In State v. Pabst, 268 Kan. 501, Syl. ¶ 1, 996 P.2d 321 (2000), the court ruled: "To predicate reversible error on prosecutorial misconduct the error must be of such a magnitude as to deny a defendant's constitutional right to a fair trial." Instead of showing the court how the prosecutor's argument could have denied a fair trial, Roberson assumes the question by simply asserting that prosecutorial misconduct is contrary to a fair trial. The greater part of his argument focuses on the instructions, and he contends that the combined instructions and prosecutor's closing argument deprived him of a fair trial. The instructions, as already discussed, are consistent with a fair trial. The prosecutor's remarks go beyond the instructions in telling the jurors not to look at any elements instructions after the premeditated murder instruction, but Roberson has presented nothing from which the court would conclude that he was deprived of a fair trial on account of the closing argument.

Finally, Roberson argues that State v. Conley, 270 Kan. 18, 11 P.3d 1147 (2000), cert. denied 149 L. Ed. 2d 308 (2001), was incorrectly decided and asks the court to overrule it and declare the hard 40 sentencing scheme unconstitutional. The basis of his argument is that the court improperly relied on McMillan v.

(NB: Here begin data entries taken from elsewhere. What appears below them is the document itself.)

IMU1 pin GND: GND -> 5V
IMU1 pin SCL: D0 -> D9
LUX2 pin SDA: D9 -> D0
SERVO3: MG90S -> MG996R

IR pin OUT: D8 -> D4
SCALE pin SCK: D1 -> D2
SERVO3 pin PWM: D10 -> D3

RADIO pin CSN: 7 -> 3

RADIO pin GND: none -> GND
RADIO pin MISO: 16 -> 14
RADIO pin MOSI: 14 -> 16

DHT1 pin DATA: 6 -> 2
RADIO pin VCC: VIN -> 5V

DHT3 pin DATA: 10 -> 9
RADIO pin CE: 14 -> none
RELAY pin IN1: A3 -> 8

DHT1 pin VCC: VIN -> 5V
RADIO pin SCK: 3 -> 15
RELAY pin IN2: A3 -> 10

Pennsylvania, 477 U.S. 79, 91 L. Ed. 2d 67, 106 S. Ct. 2411 (1986), because the Pennsylvania statute at issue in McMillan and the Kansas hard 40 sentencing scheme are not comparable. Roberson's argument amounts to a motion for reconsideration of Conley. We deny his motion.

Affirmed.

DAVIS, J., not participating.

BRAZIL, Chief Judge, Retired, assigned.